Cithrin frowned, tiny half moons appearing at the corners of her mouth.
“Like your breasts were too heavy,” Cary said.
“Oh,” Cithrin said, brightening. “Right.”
She rose from her stool, took a step toward Master Kit, turned, and sat back down. Marcus couldn’t have said what had changed in the way the girl moved, only that it was different. Older. Master Kit and Cary smiled at each other.
“Progress,” Master Kit said. “Unquestionable progress.”
“I think we’re ready to walk down to the square,” Cary said.
“With my blessing,” Master Kit said, stepping back until he was almost pressed to Marcus’s belly. The two women made their way across the thin strip of floor to the head of the stairway, hand in hand.
“Lower in the hips,” Master Kit said. “Sink into them. Don’t walk from your ankles.”
The creak of boards descended until the pair were out in the street and gone. The wind gusted up the stairway, and the door at the bottom slammed shut. Marcus blew out his breath and sat on the newly vacant stool.
“I think she’s quite good,” Master Kit said. “Not much natural sense of her own body, but no particular fear of it either, and I find that’s half the work.”
“That’s good,” Marcus said.
“It seems the cuts on her thumbs are scarring nicely. I expect she’ll have a good callus when that’s through. Like she’s been signing contracts for years. Did you put lye in the wounds?”
“Ash and honey,” Marcus said. “Just as good, and it doesn’t tend to go septic.”
“Fair point. I thought that calling her three-quarters Cinnae was a good choice. If she’s nearer full-blood, the Firstblood thickness may read more as years than parentage.”
“I’ve always thought Cinnae look to be about twelve anyway,” Marcus said. “Terrible in a fight. No weight behind the blows.”
Master Kit leaned a shoulder against the wall. His dark eyes flitted across Marcus as if the actor were reading a book.
“And how are you, Captain?”
“I hate this,” Marcus said. “I hate this plan. I hate that we’re forging documents. I hate that Cithrin pulled you and yours into it. There’s nothing about the entire scheme I don’t hate.”
“And yet it seems you’ve chosen to come along.”
“I don’t have a better idea,” Marcus said. “Except fill our pockets and walk away. That’s still got some charm.”
“So why don’t you do that? The boxes are here. I’d say you’ve more than earned your pay.”
Marcus let out a mirthless chuckle and leaned forward, elbows on his knees.

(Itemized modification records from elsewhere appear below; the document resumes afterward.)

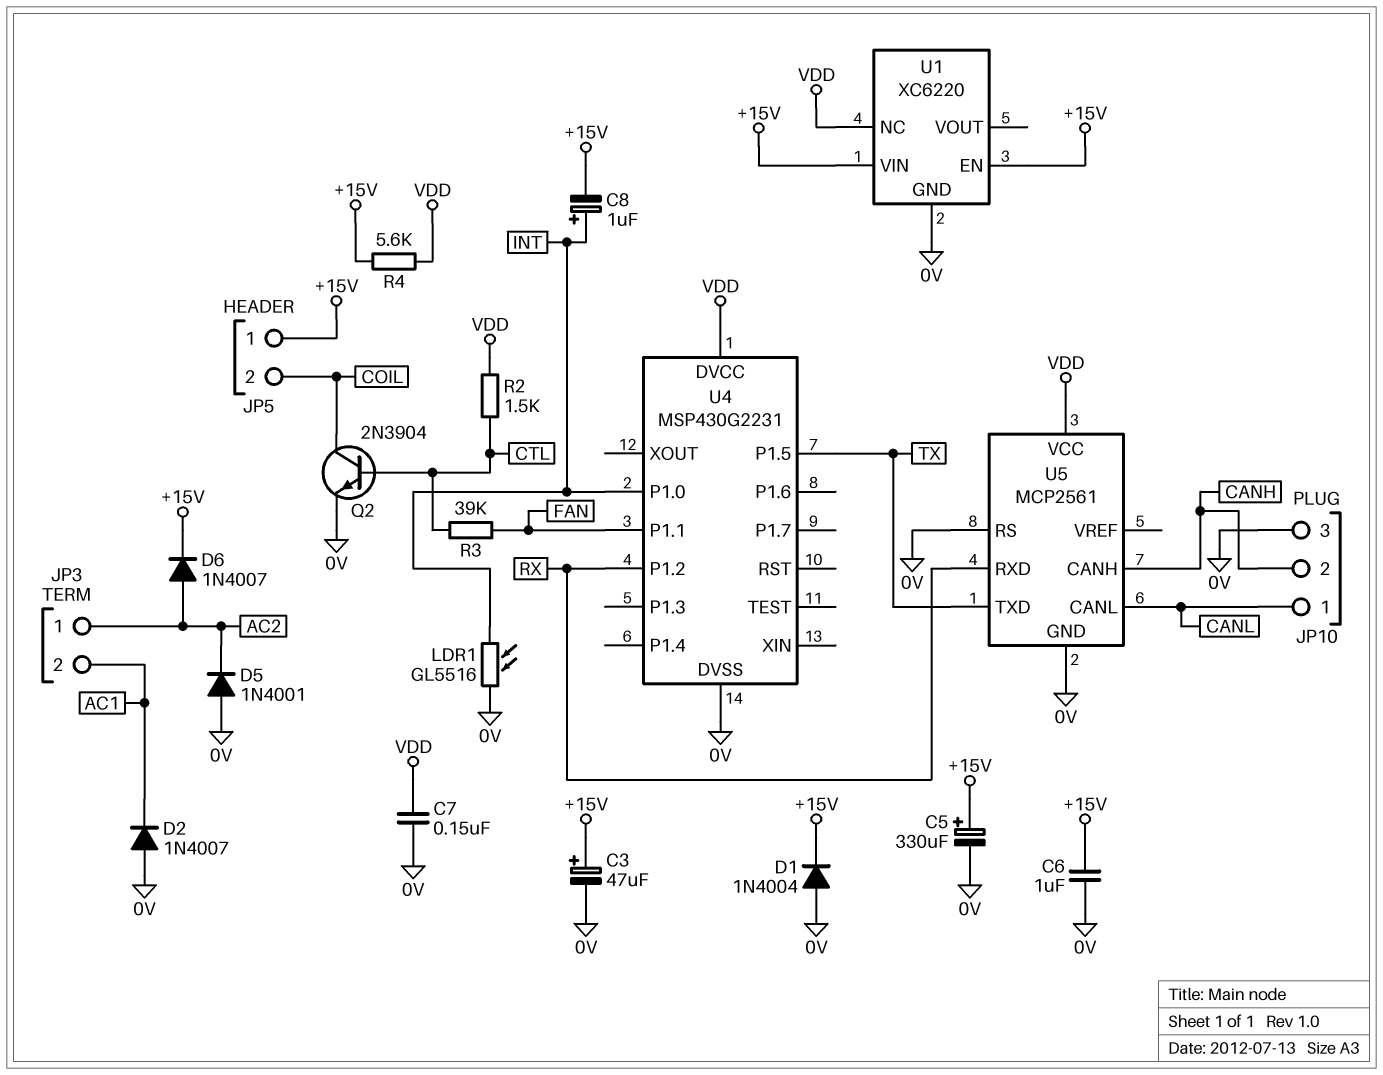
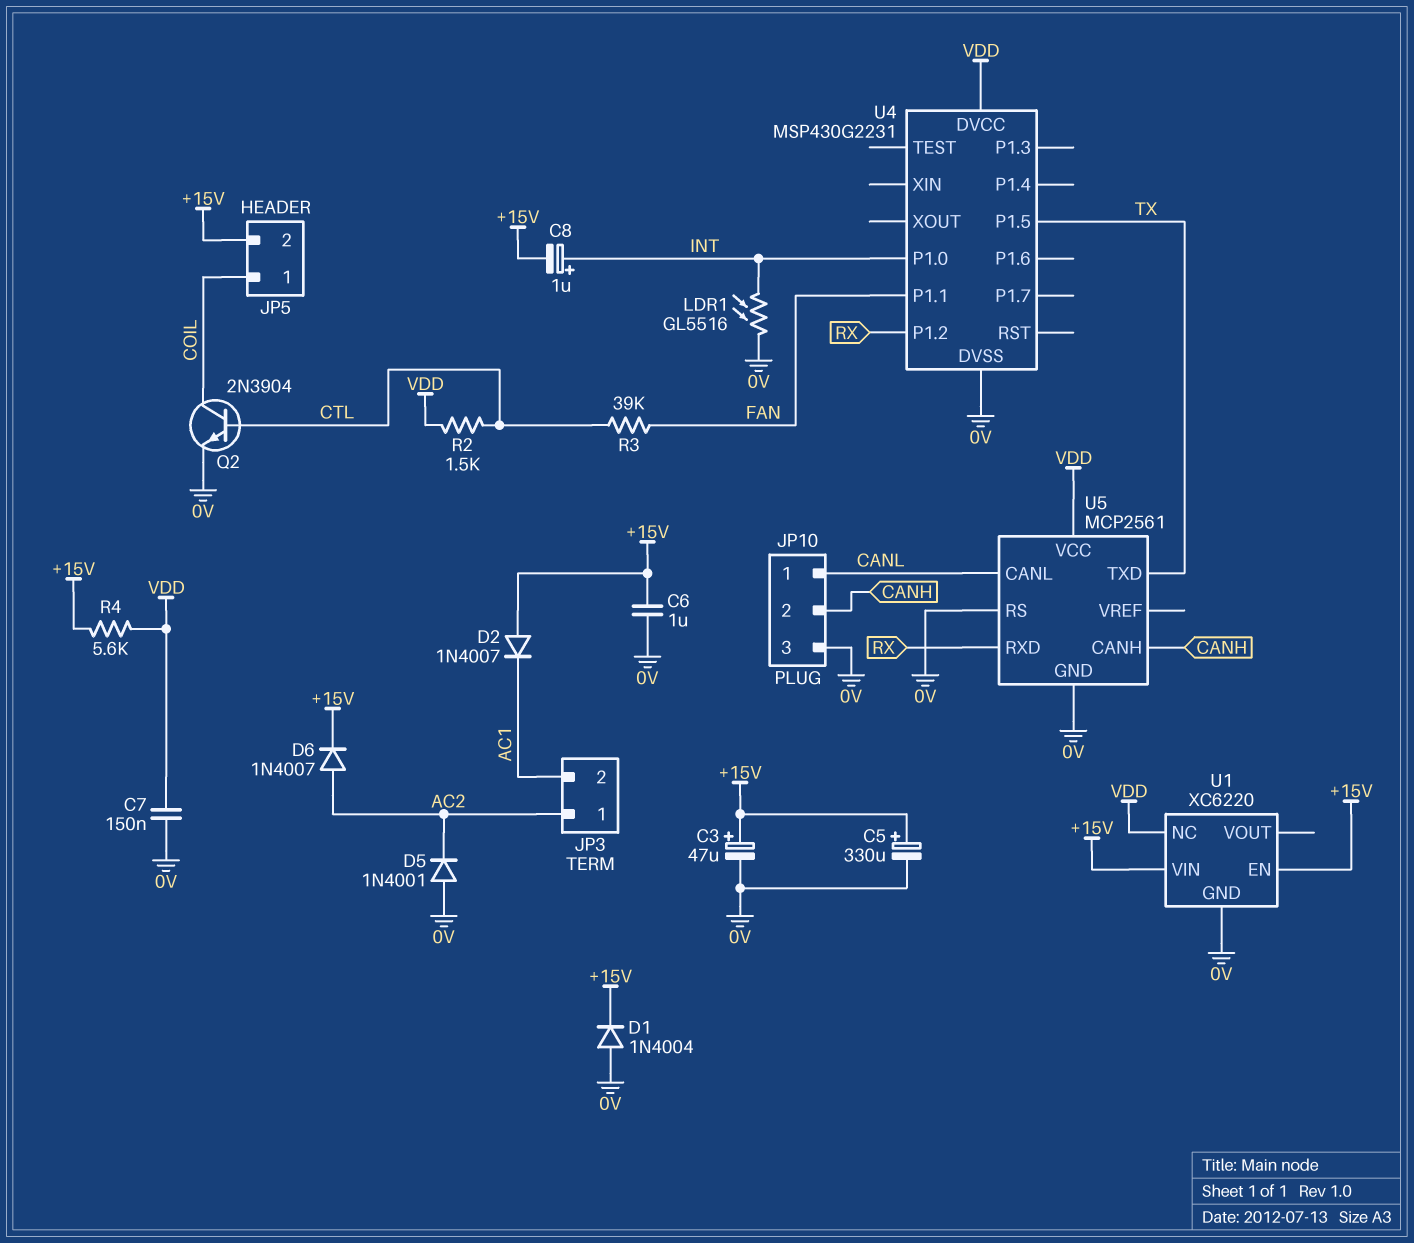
D2: diode 1N4007 (A 0V, K AC1) -> diode 1N4007 (A +15V, K AC1)
JP5 pin 1: +15V -> COIL
JP5 pin 2: COIL -> +15V

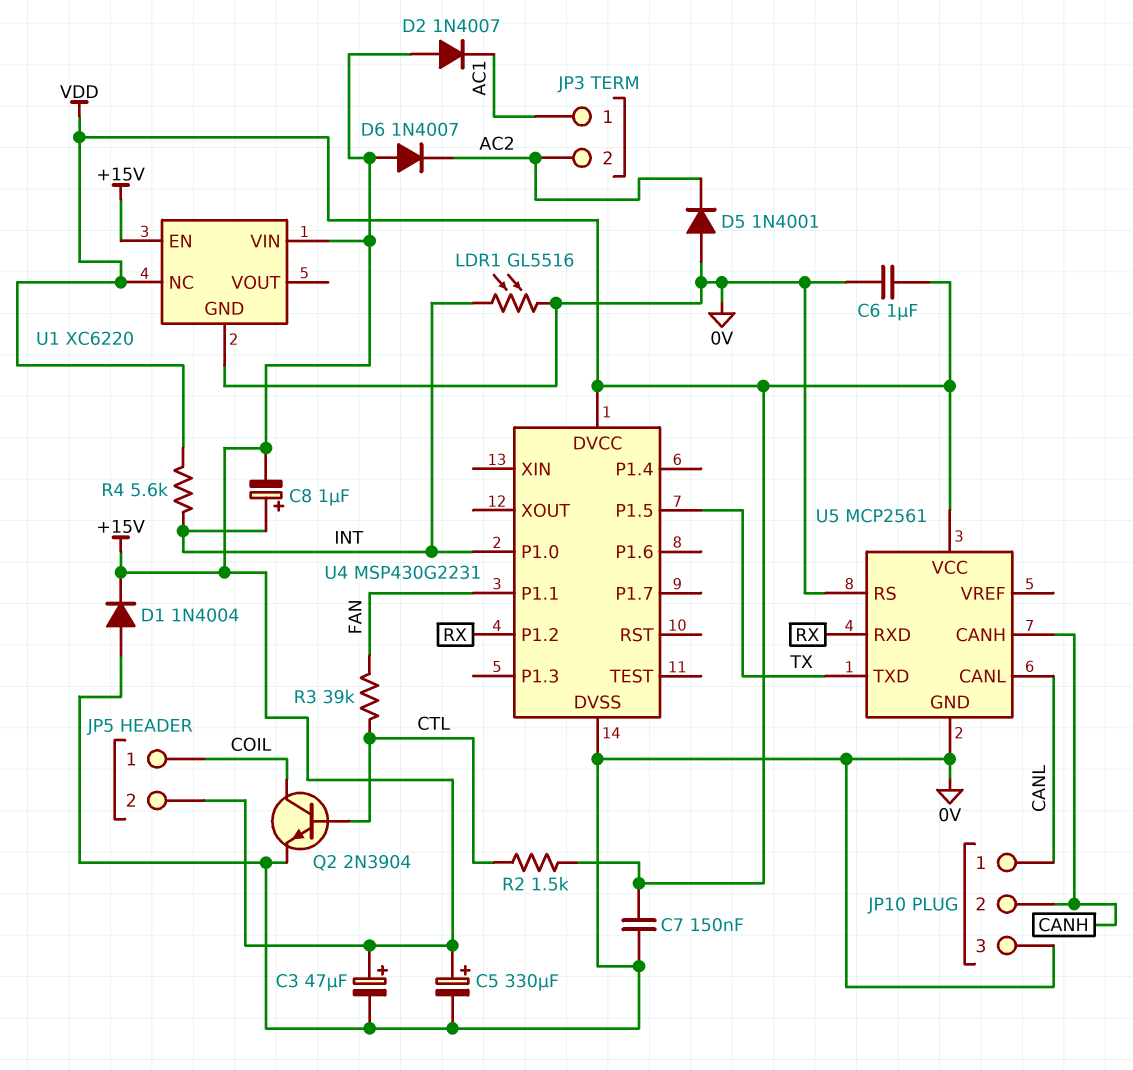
C6: 1uF (+15V, 0V) -> 1uF (0V, VDD)
D6: diode 1N4007 (A AC2, K +15V) -> diode 1N4007 (A +15V, K AC2)
JP3 pin 1: AC2 -> AC1
JP3 pin 2: AC1 -> AC2
R4: 5.6k (+15V, VDD) -> 5.6k (INT, VDD)

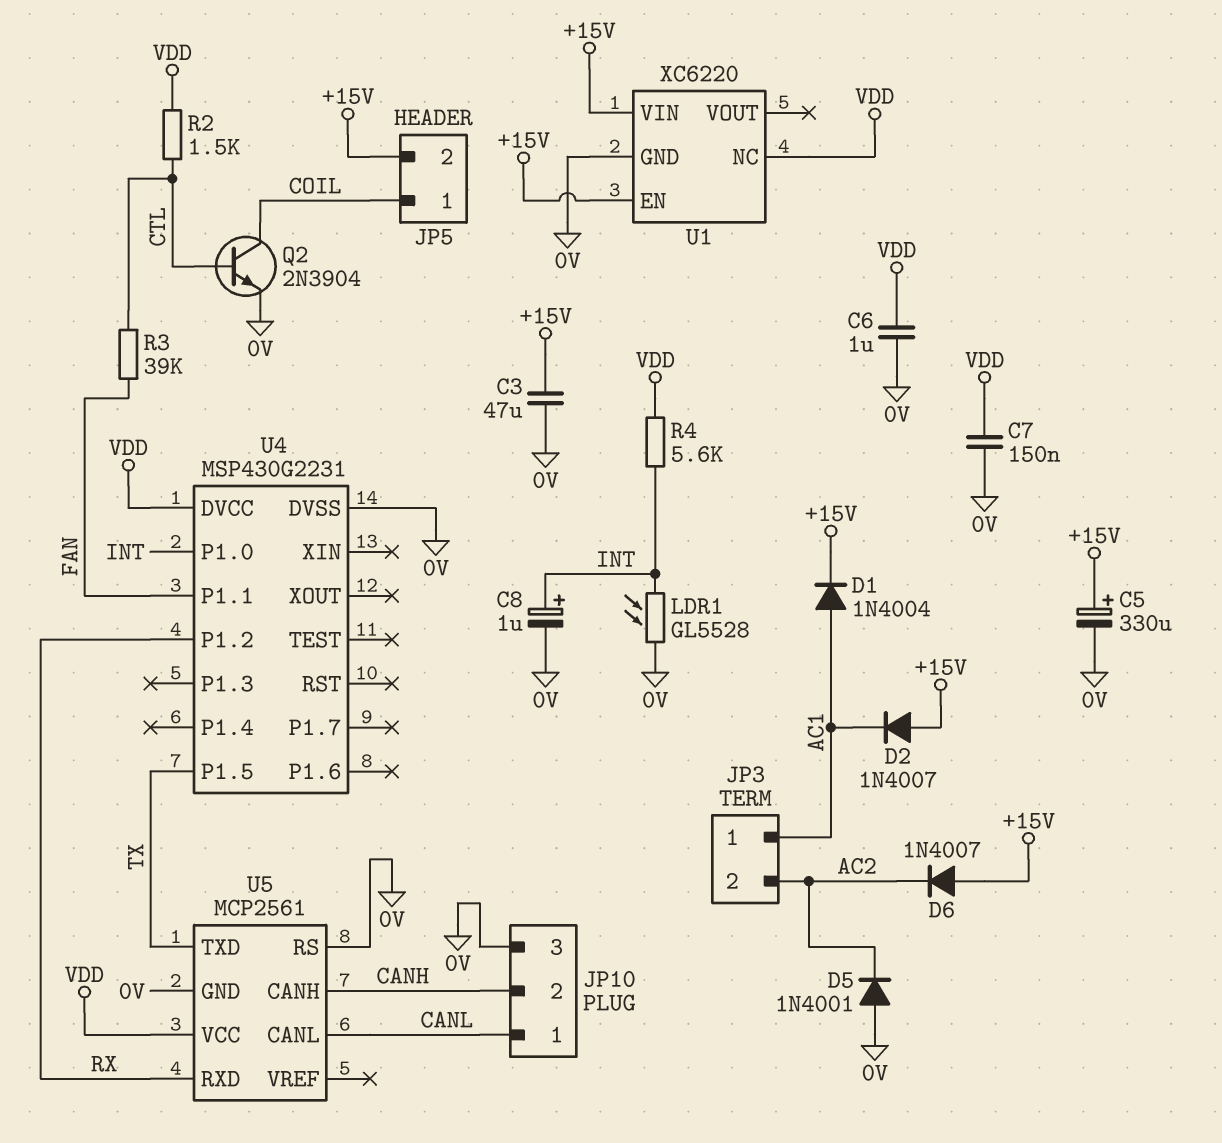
C3: 47uF (plus +15V, minus 0V) -> 47uF (+15V, 0V)
C8: 1uF (plus INT, minus +15V) -> 1uF (plus INT, minus 0V)
D1: diode 1N4004 (A 0V, K +15V) -> diode 1N4004 (A AC1, K +15V)
LDR1: GL5516 (0V, INT) -> GL5528 (0V, INT)

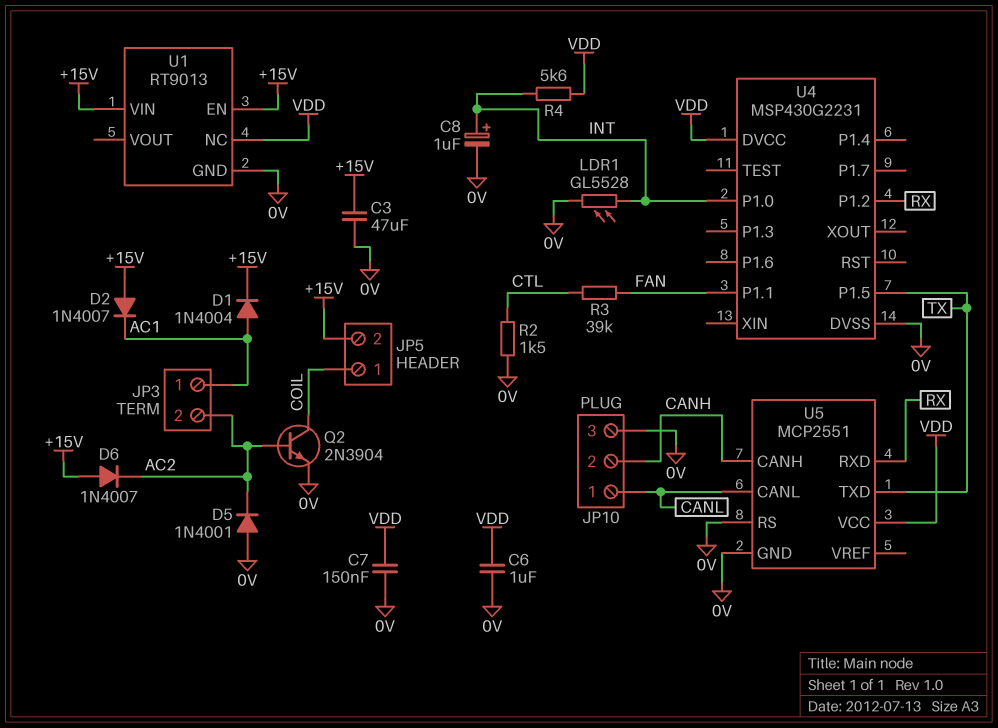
C5: 330uF (plus +15V, minus 0V) -> none
Q2: NPN 2N3904 (B CTL, C COIL, E 0V) -> NPN 2N3904 (B AC2, C COIL, E 0V)
R2: 1.5k (CTL, VDD) -> 1.5k (0V, CTL)
U1: XC6220 -> RT9013
U5: MCP2561 -> MCP2551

From the far side of the room, Yardem made a satisfied grunt. The wax dip had worked this time.
“There are going to be consequences,” Marcus said. “She can’t just say it’s all hers now and make it true. It’s like walking into Cabral and casually announcing that you’re the new mayor of Upurt Marion, and all the port taxes go to you now. And what’s it going to upset? We don’t know. By the end of the season, every trading house and royal court is going to have a theory of what exactly Komme Medean is signaling by investing in Porte Oliva. It’s going to mean something about the relationship of Birancour and Cabral, and whether the freight from Qart-hadath is landing here or there. Why isn’t there a branch here already? Is it because the queen warned them off? We might be violating half a dozen treaties and agreements right now, and we wouldn’t know it.”